UNC: NCAA found no current violations
By Nicole Auerbach, USA TODAY
According to the school, the NCAA has found that the University of North Carolina did not break any rules in regards to the academic scandal that found no-show classes, altered grades and forged signatures in courses offered by the Department of African and Afro-American Studies (AFAM).
UNC put out this release Friday morning (our emphasis added):
The University first notified the NCAA that it had identified potential academic issues involving student-athletes in African and Afro-American Studies courses on August 24, 2011. We asked the NCAA to join us in our investigation of these issues, and they agreed to do that. A member of the NCAA enforcement staff traveled to Chapel Hill several times in the fall of 2011 and participated throughout the investigation.
With the NCAA enforcement staff, our internal working group of University Counsel Leslie Strohm, Senior Associate Dean Jonathan Hartlyn, and former faculty athletics representative Jack Evans interviewed faculty and staff in the Department of African and Afro-American Studies, academic support counselors, and student-athletes who had taken multiple courses in the department.
Based on the joint review, UNC and the NCAA staff concluded there were no violations of current NCAA rules or student-athlete eligibility issues related to courses in African and Afro-American Studies. As a result, the NCAA did not add any allegations or include this issue during the University’s appearance in October 2011 before the Committee on Infractions.

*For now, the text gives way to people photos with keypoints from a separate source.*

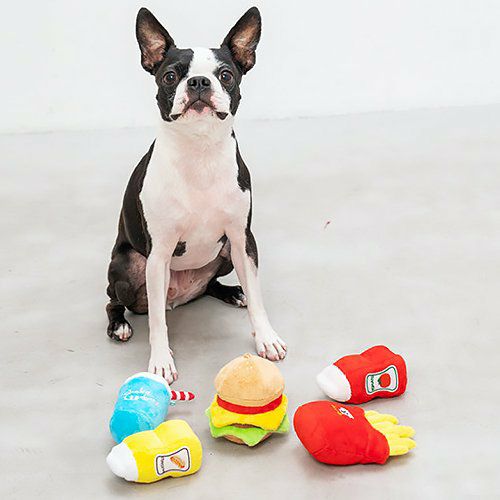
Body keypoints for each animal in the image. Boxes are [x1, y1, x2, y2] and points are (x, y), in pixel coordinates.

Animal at [106, 7, 287, 383]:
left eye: (226, 75)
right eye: (170, 75)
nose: (199, 82)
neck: (199, 150)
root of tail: (180, 295)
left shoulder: (243, 239)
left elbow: (258, 296)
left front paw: (266, 337)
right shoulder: (158, 254)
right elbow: (158, 322)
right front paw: (161, 361)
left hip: (225, 253)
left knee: (210, 285)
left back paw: (232, 292)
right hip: (128, 266)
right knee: (118, 302)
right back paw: (119, 326)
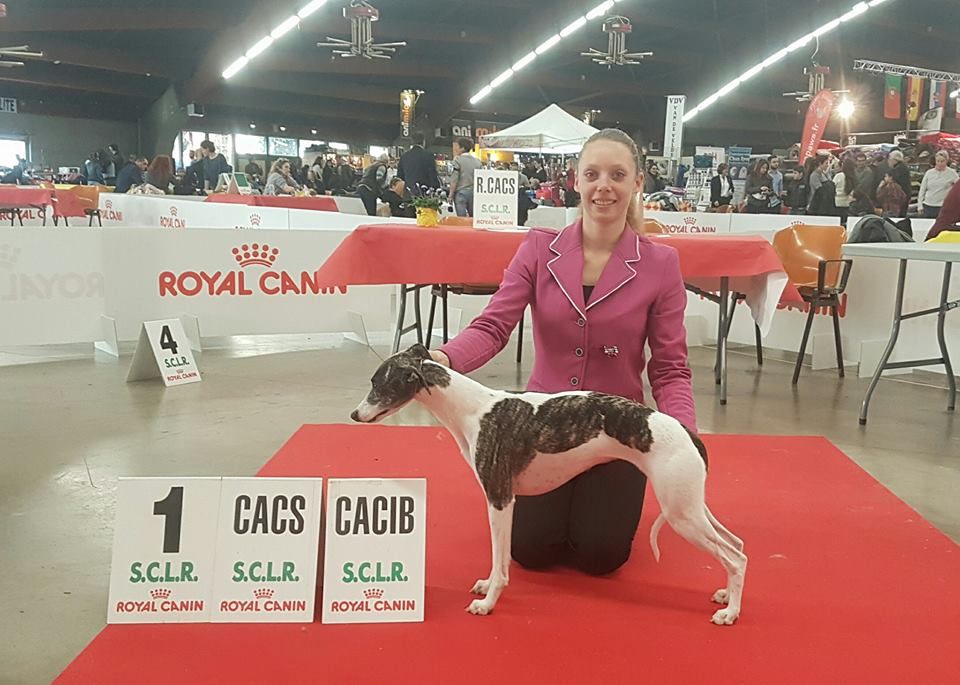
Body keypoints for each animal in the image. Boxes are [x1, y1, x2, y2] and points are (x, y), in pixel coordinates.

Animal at [351, 344, 747, 625]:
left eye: (377, 383)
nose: (354, 415)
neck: (472, 408)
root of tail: (687, 433)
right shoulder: (506, 501)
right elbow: (500, 560)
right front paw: (486, 586)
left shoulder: (500, 498)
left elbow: (499, 561)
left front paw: (487, 602)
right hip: (690, 506)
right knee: (738, 546)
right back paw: (726, 596)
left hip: (681, 513)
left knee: (735, 558)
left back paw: (730, 614)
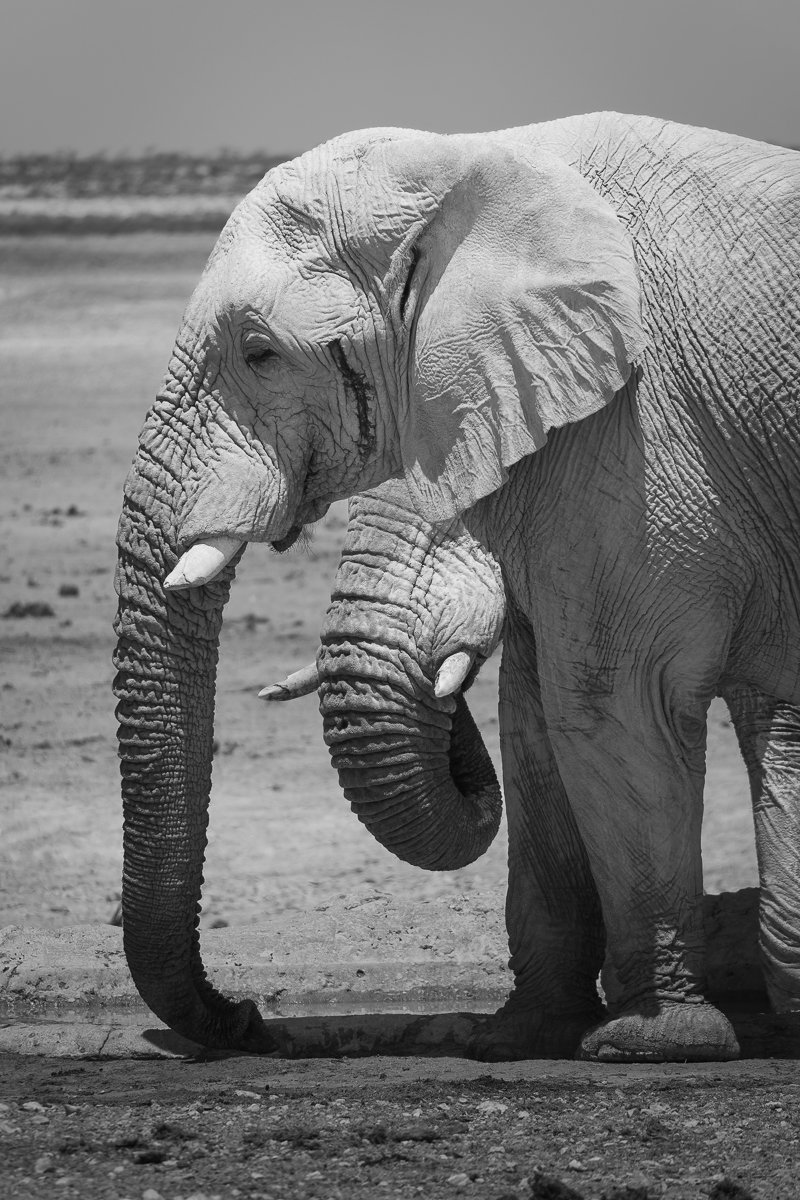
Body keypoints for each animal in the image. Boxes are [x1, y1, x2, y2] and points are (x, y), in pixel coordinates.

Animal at [114, 110, 800, 1061]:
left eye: (259, 353)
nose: (247, 1017)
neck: (473, 156)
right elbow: (536, 719)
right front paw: (518, 1037)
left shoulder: (642, 431)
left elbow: (616, 704)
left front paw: (650, 1043)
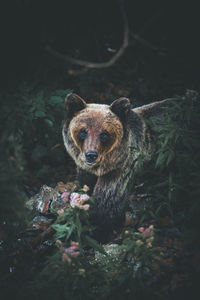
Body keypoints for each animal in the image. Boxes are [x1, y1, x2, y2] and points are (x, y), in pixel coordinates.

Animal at [62, 92, 173, 236]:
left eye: (104, 134)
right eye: (83, 131)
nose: (91, 155)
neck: (102, 168)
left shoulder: (120, 172)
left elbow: (107, 204)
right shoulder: (85, 171)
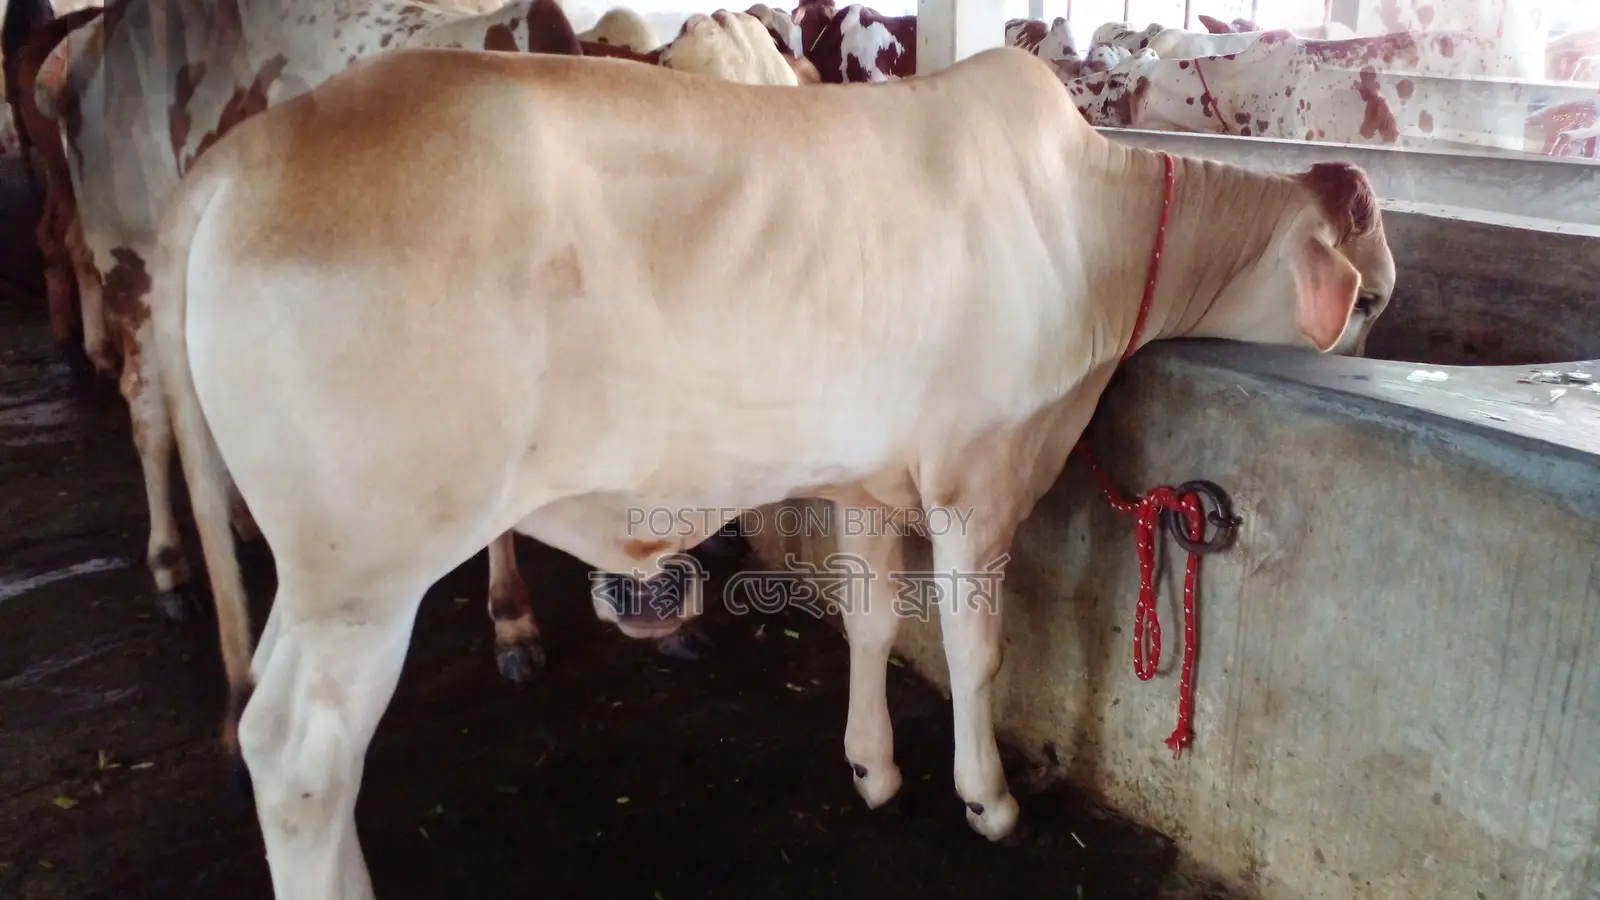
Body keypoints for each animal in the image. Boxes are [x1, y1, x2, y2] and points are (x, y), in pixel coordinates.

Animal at [148, 42, 1394, 896]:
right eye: (1373, 296)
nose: (1377, 327)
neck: (1098, 226)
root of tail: (240, 158)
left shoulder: (870, 481)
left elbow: (873, 623)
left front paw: (873, 772)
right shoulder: (980, 479)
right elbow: (976, 650)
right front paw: (987, 802)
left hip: (320, 575)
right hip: (369, 568)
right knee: (299, 758)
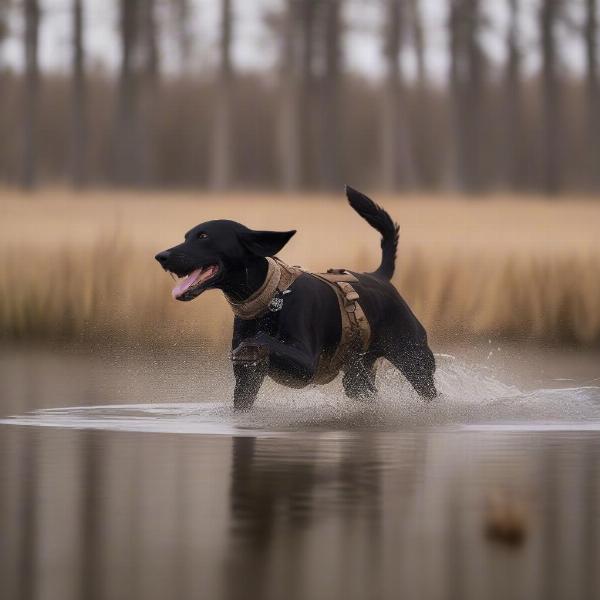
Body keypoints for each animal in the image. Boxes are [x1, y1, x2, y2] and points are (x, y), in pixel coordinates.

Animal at [155, 188, 436, 410]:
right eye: (186, 236)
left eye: (203, 236)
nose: (161, 256)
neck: (270, 299)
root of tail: (380, 276)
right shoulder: (246, 381)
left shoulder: (306, 365)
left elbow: (260, 339)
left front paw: (252, 343)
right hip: (357, 377)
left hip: (416, 361)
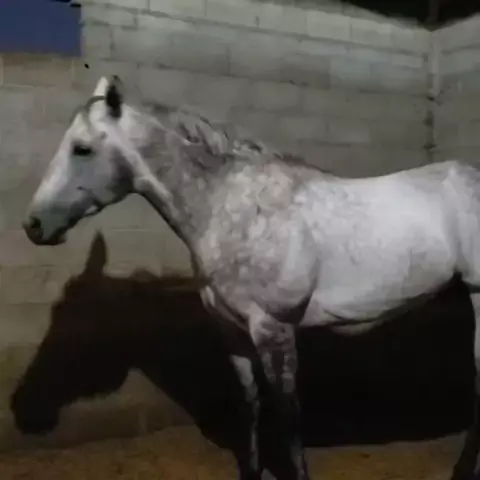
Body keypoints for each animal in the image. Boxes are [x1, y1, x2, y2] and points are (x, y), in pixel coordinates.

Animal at [22, 74, 480, 480]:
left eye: (81, 149)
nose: (34, 225)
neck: (231, 209)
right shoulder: (232, 332)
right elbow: (252, 406)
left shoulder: (274, 329)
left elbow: (288, 416)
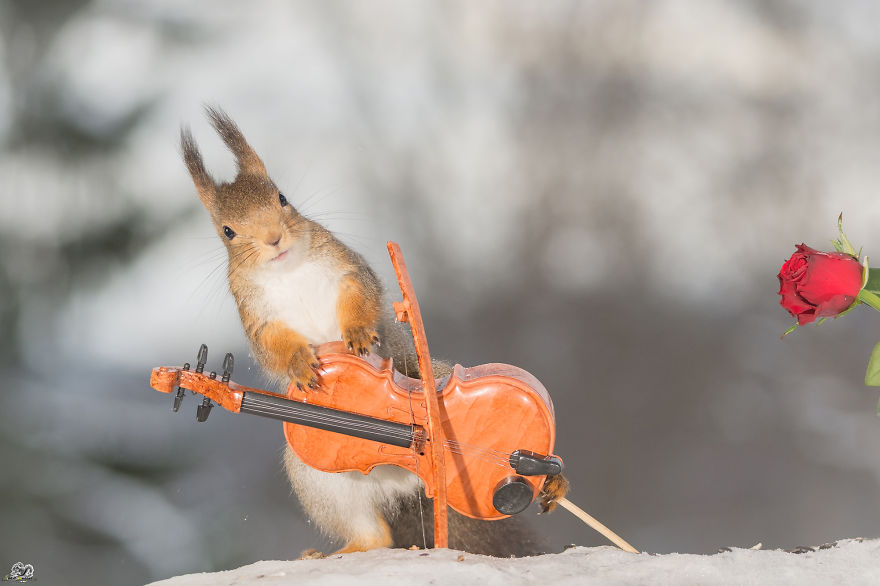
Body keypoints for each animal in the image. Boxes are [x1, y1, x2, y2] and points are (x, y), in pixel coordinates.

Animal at [180, 107, 567, 557]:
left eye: (282, 198)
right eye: (227, 231)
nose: (274, 239)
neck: (288, 270)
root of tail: (405, 479)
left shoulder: (346, 269)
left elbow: (359, 297)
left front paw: (359, 334)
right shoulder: (257, 316)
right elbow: (274, 346)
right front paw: (299, 363)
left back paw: (553, 479)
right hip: (322, 478)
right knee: (374, 536)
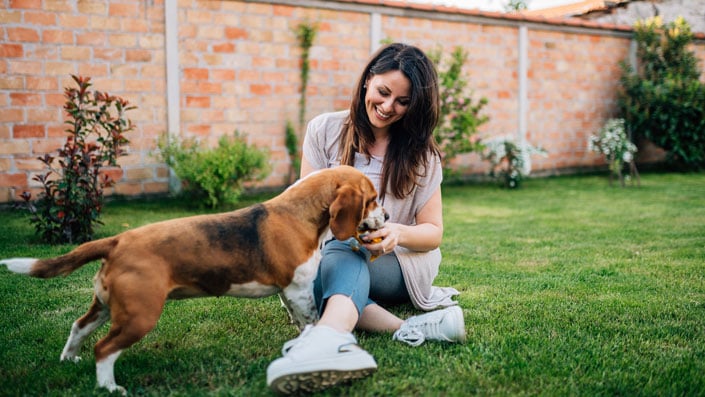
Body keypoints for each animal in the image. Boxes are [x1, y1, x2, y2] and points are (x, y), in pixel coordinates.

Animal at [0, 164, 384, 392]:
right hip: (140, 315)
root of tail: (118, 240)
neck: (300, 212)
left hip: (107, 307)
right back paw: (109, 387)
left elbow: (300, 321)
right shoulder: (299, 289)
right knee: (104, 348)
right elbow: (312, 320)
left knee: (79, 327)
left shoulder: (290, 292)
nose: (386, 215)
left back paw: (69, 360)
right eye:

College of Arts and Sciences Dean Karen Gil subsequently commissioned a review of courses in African and Afro-American Studies. In May, the University publicly issued that report and provided it to the NCAA.
On Aug. 23, 2012, University Counsel Leslie Strohm and Senior Associate Dean Jonathan Hartlyn provided an update to the enforcement staff. The NCAA staff reaffirmed to University officials that no NCAA rules appeared to have been broken.
University officials will continue to keep the NCAA informed as developments warrant.